A Irmandade Muçulmana manifestou nesta terça-feira sua contrariedade ao plano de transição governamental proposto pelo presidente interino do Egito, Adly Mansur. Assim como em outras ocasiões, o movimento rejeita qualquer iniciativa da atual administração, empossada após o presidente Mohamed Mursi ser deposto.

A proposta foi feita por Mansur na segunda (8), após confrontos entre militantes islâmicos e militares na porta da Guarda Revolucionária no Cairo, em uma ação que terminou com 51 mortos e mais de 300 feridos. Nesta terça, o grupo marcou um novo protesto, após o enterro das vítimas da violência de ontem.


Mahmud Hams/AFP
Aliados de Mursi levam cópias do Alcorão para nova manifestação em apoio ao presidente deposto no Cairo, nesta terça
Aliados de Mursi levam cópias do Alcorão para nova manifestação em apoio ao presidente deposto no Cairo, nesta terça
O plano estipula que, até final do ano, seja convocado um referendo para aprovar uma nova Constituição, que será desenvolvida pela administração interina, e a realização de eleições legislativas para as duas casas até o fim do ano. Após a posse dos parlamentares, será convocada uma eleição presidencial.

Em comunicado, um dos líderes políticos da Irmandade, Essam el-Erian, disse que o presidente interino está "usurpando o poder do Legislativo" e que o decreto é um ato de "alguns apontados pelos golpistas". Ele ainda pediu aos seguidores do partido islâmico que não deixem os protestos que pedem a volta de Mursi.

Assim como o presidente islâmico foi deposto, o chamado Conselho da Shura, a Câmara Alta do Parlamento foi dissolvida após o golpe de Estado feito pelos militares, na última quarta (3). O Legislativo também era dominado por aliados da Irmandade Muçulmana.

LUTO
Nesta terça, os aliados do movimento realizam os velórios dos 42 militantes que foram mortos durante os protestos contra a queda de Mursi, na segunda-feira. Os atos foram convocados em diversas cidades do país e serão seguidos por mais uma manifestação contra os militares e o governo interino.

A expectativa é de mais um dia tenso nas cidades egípcias. Na segunda, o movimento acusou militares e policiais de abrir fogo sem razão contra os manifestantes. O braço político da Irmandade Muçulmana, o Partido Liberdade e Justiça, incentivou seus seguidores a continuar o enfrentamento às forças de segurança.

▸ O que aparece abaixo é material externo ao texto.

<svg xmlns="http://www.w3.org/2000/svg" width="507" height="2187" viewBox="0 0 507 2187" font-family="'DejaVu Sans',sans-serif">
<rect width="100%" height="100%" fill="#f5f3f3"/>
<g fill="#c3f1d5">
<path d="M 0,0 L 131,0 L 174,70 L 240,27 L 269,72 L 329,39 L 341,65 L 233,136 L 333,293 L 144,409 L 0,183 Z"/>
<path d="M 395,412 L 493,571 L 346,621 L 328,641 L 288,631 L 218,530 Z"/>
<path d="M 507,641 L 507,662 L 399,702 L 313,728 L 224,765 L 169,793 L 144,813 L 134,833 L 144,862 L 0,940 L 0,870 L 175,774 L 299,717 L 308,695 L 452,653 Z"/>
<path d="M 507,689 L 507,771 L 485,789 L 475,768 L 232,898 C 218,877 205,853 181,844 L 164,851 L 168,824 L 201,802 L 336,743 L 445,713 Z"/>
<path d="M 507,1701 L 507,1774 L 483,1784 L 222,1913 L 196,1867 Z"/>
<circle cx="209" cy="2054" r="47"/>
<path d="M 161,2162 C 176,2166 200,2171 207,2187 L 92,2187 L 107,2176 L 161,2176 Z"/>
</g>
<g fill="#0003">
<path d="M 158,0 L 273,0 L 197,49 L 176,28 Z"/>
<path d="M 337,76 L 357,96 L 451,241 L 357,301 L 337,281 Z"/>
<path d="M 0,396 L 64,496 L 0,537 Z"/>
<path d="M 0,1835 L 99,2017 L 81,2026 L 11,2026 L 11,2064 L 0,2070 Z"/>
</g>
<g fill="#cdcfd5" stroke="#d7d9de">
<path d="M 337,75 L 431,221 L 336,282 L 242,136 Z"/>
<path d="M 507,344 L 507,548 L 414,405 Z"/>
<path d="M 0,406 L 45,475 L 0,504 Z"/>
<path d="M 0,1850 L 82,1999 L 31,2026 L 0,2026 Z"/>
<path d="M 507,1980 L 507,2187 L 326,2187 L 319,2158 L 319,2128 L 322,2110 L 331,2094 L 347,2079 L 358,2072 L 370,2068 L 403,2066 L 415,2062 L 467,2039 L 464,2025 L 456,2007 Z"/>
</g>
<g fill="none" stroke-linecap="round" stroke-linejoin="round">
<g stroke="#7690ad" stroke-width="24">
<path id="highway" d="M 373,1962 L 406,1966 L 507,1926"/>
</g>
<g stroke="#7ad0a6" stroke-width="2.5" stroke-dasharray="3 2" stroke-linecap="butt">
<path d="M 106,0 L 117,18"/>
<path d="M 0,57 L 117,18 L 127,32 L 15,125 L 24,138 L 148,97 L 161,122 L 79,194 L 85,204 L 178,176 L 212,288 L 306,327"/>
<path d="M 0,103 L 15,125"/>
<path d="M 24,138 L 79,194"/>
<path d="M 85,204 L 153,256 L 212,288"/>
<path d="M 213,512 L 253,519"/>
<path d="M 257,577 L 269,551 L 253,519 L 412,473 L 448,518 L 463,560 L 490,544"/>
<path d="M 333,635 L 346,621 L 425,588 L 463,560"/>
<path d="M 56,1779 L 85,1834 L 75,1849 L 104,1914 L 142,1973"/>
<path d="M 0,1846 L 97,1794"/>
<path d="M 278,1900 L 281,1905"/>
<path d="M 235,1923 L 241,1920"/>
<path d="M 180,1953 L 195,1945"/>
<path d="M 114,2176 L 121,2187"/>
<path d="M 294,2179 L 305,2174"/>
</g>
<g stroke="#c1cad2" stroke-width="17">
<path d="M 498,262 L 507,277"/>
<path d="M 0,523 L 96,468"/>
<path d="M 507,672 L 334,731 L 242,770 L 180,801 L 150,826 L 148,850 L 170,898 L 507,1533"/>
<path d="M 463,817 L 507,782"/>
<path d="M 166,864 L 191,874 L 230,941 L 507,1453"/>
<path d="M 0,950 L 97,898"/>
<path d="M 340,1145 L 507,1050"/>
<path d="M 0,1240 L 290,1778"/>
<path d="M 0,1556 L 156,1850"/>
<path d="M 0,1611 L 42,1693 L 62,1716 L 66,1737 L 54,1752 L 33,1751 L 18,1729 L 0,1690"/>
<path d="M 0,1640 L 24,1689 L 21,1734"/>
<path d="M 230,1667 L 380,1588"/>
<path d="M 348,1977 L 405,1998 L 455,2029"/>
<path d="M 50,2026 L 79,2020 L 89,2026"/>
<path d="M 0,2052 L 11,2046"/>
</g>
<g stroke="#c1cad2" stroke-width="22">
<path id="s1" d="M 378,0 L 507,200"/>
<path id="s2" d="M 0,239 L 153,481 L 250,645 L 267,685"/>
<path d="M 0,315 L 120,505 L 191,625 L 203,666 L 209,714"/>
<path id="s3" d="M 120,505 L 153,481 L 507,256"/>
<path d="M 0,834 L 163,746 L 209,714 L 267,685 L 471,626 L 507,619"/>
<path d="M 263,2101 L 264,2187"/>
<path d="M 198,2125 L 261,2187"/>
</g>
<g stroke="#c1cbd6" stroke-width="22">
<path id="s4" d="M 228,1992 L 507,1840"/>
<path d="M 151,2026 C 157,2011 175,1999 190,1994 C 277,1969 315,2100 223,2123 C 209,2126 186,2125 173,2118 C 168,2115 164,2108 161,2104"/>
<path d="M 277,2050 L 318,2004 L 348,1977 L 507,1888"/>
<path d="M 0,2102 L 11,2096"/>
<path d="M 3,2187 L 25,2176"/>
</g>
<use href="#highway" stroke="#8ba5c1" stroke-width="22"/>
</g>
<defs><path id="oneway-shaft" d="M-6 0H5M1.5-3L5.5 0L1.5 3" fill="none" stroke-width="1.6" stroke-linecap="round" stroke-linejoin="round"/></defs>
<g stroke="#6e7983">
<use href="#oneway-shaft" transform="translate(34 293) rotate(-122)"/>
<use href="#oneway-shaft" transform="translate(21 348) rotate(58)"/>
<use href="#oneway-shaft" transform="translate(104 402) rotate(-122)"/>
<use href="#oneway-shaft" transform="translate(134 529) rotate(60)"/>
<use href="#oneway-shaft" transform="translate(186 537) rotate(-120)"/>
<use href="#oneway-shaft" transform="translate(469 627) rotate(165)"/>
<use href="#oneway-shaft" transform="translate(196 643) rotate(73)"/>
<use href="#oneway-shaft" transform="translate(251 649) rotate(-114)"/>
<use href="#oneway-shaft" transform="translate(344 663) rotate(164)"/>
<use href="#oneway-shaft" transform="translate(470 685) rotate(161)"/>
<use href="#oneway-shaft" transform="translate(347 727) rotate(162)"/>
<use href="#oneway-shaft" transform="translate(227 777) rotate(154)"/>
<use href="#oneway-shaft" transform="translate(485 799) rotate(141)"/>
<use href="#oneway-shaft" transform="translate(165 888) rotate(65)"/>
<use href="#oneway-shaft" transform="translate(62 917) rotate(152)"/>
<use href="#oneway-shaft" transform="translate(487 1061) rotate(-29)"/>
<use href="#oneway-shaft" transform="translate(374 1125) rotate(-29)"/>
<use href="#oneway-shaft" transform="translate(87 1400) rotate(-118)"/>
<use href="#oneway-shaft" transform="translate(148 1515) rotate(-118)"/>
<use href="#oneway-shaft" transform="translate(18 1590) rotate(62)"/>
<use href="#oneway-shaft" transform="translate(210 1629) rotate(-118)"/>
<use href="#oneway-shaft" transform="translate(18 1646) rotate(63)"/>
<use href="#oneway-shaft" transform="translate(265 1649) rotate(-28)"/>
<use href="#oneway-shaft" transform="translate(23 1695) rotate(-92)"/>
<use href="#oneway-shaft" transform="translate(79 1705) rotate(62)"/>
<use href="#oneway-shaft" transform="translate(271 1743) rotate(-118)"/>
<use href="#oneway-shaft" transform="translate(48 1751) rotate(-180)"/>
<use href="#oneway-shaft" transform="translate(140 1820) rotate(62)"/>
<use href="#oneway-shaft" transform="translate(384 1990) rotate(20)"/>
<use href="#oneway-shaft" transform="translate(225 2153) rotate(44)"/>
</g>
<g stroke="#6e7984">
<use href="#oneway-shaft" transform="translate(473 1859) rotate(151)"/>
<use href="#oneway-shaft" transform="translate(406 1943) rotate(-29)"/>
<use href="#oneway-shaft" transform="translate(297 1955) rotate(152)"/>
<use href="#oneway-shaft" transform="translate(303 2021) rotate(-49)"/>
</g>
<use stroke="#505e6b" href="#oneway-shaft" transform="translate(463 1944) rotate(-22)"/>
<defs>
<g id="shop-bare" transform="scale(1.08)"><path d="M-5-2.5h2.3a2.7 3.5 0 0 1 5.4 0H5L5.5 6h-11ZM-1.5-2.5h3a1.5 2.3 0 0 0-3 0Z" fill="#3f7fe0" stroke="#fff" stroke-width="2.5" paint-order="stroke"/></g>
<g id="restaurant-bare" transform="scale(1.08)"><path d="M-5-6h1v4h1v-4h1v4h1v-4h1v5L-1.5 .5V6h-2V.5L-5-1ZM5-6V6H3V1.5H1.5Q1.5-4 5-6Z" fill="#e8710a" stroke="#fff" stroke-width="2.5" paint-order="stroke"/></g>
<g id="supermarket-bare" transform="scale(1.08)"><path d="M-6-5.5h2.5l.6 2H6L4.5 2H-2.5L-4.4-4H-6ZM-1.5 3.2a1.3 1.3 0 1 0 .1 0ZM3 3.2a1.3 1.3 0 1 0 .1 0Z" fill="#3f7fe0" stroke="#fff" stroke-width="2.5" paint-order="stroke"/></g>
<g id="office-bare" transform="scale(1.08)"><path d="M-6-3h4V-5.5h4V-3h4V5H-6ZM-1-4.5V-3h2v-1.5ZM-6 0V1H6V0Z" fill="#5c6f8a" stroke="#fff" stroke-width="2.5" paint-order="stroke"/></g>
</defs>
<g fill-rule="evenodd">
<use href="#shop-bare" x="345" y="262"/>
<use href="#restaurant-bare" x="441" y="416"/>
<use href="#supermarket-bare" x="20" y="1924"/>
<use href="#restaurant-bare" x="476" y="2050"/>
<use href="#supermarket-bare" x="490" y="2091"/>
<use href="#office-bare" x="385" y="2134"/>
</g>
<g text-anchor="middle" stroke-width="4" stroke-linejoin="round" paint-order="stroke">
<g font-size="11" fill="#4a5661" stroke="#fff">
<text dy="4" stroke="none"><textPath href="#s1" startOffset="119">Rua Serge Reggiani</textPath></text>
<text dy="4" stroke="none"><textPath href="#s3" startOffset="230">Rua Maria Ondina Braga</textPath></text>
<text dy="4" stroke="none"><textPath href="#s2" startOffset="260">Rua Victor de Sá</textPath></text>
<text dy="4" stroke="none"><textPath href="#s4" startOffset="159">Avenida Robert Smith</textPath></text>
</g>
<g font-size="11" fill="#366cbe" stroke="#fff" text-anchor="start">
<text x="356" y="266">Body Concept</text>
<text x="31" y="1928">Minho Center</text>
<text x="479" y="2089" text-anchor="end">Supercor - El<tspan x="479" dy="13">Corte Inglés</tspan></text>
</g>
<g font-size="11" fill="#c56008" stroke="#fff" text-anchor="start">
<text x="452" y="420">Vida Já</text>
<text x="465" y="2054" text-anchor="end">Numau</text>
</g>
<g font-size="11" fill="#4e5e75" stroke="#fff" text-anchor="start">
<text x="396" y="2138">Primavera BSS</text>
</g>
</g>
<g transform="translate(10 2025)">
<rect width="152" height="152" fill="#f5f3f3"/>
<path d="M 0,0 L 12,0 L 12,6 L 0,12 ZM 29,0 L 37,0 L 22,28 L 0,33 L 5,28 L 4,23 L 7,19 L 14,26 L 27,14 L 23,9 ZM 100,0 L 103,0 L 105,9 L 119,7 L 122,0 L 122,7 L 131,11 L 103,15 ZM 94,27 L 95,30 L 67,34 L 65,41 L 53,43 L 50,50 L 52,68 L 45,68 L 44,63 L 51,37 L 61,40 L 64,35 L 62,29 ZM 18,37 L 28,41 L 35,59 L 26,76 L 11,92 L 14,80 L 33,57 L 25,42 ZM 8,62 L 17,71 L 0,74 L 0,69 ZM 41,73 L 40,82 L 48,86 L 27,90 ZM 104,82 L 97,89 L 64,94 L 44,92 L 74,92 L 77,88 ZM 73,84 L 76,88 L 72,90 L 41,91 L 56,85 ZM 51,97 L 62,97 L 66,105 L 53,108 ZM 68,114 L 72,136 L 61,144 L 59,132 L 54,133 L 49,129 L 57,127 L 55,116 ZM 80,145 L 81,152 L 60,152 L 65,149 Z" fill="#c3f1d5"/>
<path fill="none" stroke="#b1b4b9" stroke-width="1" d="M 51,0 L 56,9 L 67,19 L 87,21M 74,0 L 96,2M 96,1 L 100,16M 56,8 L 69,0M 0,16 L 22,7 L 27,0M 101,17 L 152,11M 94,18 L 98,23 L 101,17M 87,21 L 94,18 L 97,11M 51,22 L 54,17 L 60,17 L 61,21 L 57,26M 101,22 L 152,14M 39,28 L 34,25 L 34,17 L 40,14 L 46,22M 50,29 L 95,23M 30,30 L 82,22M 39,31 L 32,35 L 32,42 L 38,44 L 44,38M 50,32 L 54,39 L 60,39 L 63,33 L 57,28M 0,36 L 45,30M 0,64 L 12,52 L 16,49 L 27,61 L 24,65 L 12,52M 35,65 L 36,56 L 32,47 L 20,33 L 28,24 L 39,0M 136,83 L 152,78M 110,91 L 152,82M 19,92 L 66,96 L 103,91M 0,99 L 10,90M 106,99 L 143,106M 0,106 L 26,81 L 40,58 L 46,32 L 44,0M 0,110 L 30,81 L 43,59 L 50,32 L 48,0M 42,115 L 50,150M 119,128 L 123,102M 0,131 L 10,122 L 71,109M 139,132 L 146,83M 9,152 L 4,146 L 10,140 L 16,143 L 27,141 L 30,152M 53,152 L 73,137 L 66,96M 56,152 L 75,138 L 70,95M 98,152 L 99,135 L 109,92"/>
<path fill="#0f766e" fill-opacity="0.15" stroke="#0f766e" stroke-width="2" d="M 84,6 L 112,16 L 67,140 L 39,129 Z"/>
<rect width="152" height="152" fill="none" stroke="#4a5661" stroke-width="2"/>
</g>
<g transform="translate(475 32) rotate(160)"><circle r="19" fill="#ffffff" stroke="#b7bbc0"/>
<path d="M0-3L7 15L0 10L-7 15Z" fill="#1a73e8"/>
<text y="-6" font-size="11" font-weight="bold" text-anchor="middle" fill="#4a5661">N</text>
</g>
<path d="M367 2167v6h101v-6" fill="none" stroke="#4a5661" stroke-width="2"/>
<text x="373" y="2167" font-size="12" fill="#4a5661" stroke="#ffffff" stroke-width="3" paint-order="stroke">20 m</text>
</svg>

Eles chegaram a advertir sobre a aparição de uma nova Síria, em referência à guerra civil no país do Oriente Médio. Já o Exército pediu o fim dos protestos e disse que não toleraria nenhuma ameaça à segurança nacional. Eles ainda chamaram de terroristas armados o grupo que promoveu os confrontos de segunda.

Mais cedo, a alta comissária da ONU para Direitos Humanos, Navi Pillay, pediu uma investigação imparcial sobre a morte das 51 pessoas durante os protestos. Ela elogiou a decisão do governo interino de fazer uma investigação, mas pediu que um grupo independente faça as investigações.

Já o chanceler russo, Sergei Lavrov, pediu a estabilização do país e uma transição pacífica de poder, a fim de evitar que se crie um cenário de guerra civil como o da Síria. "Nós apoiamos qualquer esforço para dar fim às manifestações de violência e confronto, que tenham a intenção de estabilizar a situação".